■ **Requirement**
Write out the data word for word and omit every picture.

■ **Available data**
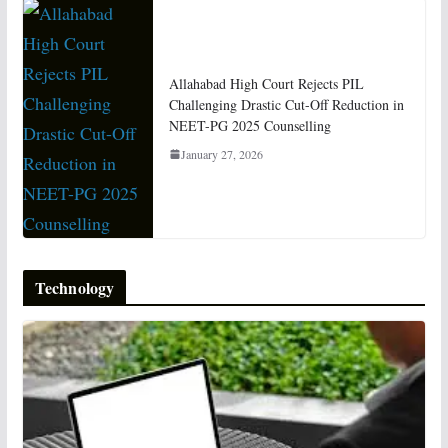
Allahabad High Court Rejects PIL
Challenging Drastic Cut-Off Reduction in
NEET-PG 2025 Counselling
January 27, 2026
Technology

■ **Exercise result**
Allahabad High Court Rejects PIL
Challenging Drastic Cut-Off Reduction in
NEET-PG 2025 Counselling
January 27, 2026
Technology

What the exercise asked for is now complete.